====== Records provided ======

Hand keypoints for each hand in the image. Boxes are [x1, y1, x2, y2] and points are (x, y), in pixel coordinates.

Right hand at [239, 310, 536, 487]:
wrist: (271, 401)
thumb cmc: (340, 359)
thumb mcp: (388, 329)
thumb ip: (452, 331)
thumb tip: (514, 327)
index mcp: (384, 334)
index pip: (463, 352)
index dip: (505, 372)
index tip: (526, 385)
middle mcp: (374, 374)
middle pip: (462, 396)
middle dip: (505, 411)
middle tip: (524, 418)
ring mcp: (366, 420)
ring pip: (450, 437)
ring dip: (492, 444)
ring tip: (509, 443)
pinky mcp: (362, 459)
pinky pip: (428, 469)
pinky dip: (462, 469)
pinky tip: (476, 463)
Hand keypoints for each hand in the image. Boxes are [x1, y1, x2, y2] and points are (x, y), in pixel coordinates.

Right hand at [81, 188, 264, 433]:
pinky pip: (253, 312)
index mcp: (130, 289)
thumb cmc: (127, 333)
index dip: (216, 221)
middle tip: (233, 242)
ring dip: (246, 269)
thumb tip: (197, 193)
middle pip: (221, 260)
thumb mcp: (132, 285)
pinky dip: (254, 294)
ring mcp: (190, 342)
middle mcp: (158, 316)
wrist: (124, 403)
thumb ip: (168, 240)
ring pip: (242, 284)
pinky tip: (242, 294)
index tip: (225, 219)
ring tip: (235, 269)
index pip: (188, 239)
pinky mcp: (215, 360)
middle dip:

======

Task to complete:
Repeat exactly the lines above from the one with "thumb cmc: (340, 359)" up to and including the one with "ring pip: (450, 437)". No other line belongs in the reply.

Response below:
thumb cmc: (340, 359)
thumb mcp: (388, 329)
thumb ip: (452, 331)
thumb tip: (514, 327)
index mcp: (384, 334)
index pip: (463, 352)
index dip: (505, 372)
index tip: (526, 385)
middle mcp: (374, 374)
middle pip: (462, 396)
middle dip: (505, 411)
middle tip: (524, 418)
ring mcp: (366, 420)
ring pip: (450, 437)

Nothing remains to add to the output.